Among the state's 13,000 furloughed federal workers, the people I talked to Wednesday were trying to make the best of their second day without work.
They were doing house projects, baking and spending more time with their kids. Anxiety hung over all of it, though, because there is no telling what will happen with the Republican members of Congress who are at the root of the government shutdown. Many worry the situation will go weeks, not days.
Every public employee was thinking about a plan for the worst case. In the interest of full disclosure, I'll say that half my family income comes from a government paycheck. The conversations I heard about in interviews are happening at my house, too.
A few days unpaid is one thing, but if the furlough goes beyond that, a time will come when finances start to get tight, and then they will get dire. And after that comes a hard question about whether to find a new job. (Depending on the agency, some federal employees have orders not to get other work while on furlough.) Most people talked on the condition I not use their name, because it is unclear whether talking publicly might cause them problems when they go back to their jobs.
A biologist with the Fish and Wildlife Service told me that he and his wife sat down Tuesday night to calculate their family budget without his income. It wasn't pretty. His wife just sold her business and is now staying home with their two kids. Her mother recently moved in with them. Without his paycheck, her $1,000 pension is all there is outside of savings.
"Grandma is holding it down for us," he said.
They decided that if the furlough isn't over by Oct. 11, they would cancel their family vacation.

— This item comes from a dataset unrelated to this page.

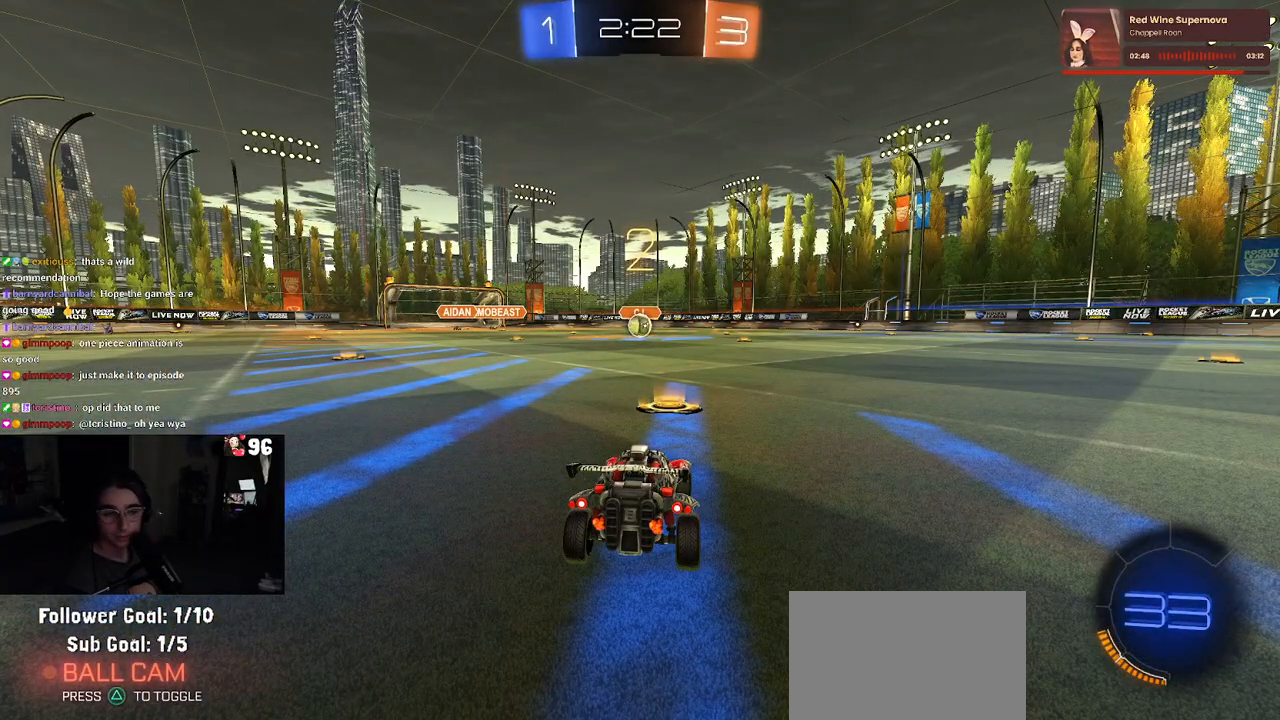
{"buttons": ["R2"], "left_stick": "center", "right_stick": "center", "events": []}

If it goes beyond that, he said, "We did talk about a list of things we will be selling."
A friend of mine, an economist with a federal agency, told me he was reconsidering vacation plans and curbing eating out for now. Federal employees may sign up for state unemployment and will be spending less money at local businesses. So, the burden of the furlough was being shifted from the federal level to the state, local and household level. People don't think about the indirect impacts outside of the people who are furloughed, he said.
Another ripple for the Alaska economy is with government contractors, he said. His friend, who works at a company that has federal contracts, was asked to take time off each week because of the government instability, he said. The furlough also hurts the credibility of the federal government as an employer, and that can make it hard to recruit the most qualified employees, he said.
I talked to a Department of Agriculture executive assistant whose husband works in finance with the same agency. Both are furloughed. The couple has three children. She's enjoyed the last few days of being home, she said. I asked her how long until losing pay starts to strain their finances.
"It's probably going to be like four or five days, we will be, like, 'Oh my God," she said. "How am I going to make my car payment? How are we going to pull together money for the mortgage?"
They were planning to fix a water problem in their foundation with this year's permanent fund checks. Instead, they may end up living on them, she said.
A National Guard employee who works in emergency response, readying vehicles, weapons, radios, helicopters, and airplanes, as well as doing the administrative tasks related to training and deployment in Alaska, was deemed "non-essential" and sent home on furlough, he said. He was watching a friend's kid as well has his own two Wednesday afternoon.
His wife has a good job, and they have a few months of cushion, he said, but he works with young soldiers who are already worried about paying their bills.
"I've got soldiers working other jobs, moonlighting as security guards, that's how they are making ends meet," he said.
There were lots of military families that would be paid late because the people who process their paychecks were furloughed. Many of them were living paycheck to paycheck, he said. He used the word "frustrated" a lot when we talked. His ire was directed at congressional Republicans. He said he felt like he was being held hostage. The furlough also made him feel like the service he provides isn't valued, he said.
"I don't trust that I'm going to have a job, I can't count on it," he said. "We're looking at buying rental property and getting prepared to figure out what else we're going to do."
He has worked for the government for 25 years, he said.
A law enforcement park ranger at Denali National Park told me she was also deemed non-essential and sent home. She has savings, but if too much time passes, the loss of work will strain her finances. She said she'd read people saying that if the government had so many people who aren't essential, why not just get rid of them to cut costs? That isn't how things work, she said.
"I might not be essential, but without me, the park is going to be closed, because they can't open the park without me working," she said.
There are only two law enforcement officers, who are also EMTs, working in the enormous park right now, she said. That isn't enough to respond to a major incident, she said. She worries about that.
"What if people go in and they get hurt or they get lost?" she said. "Who is going to find them?"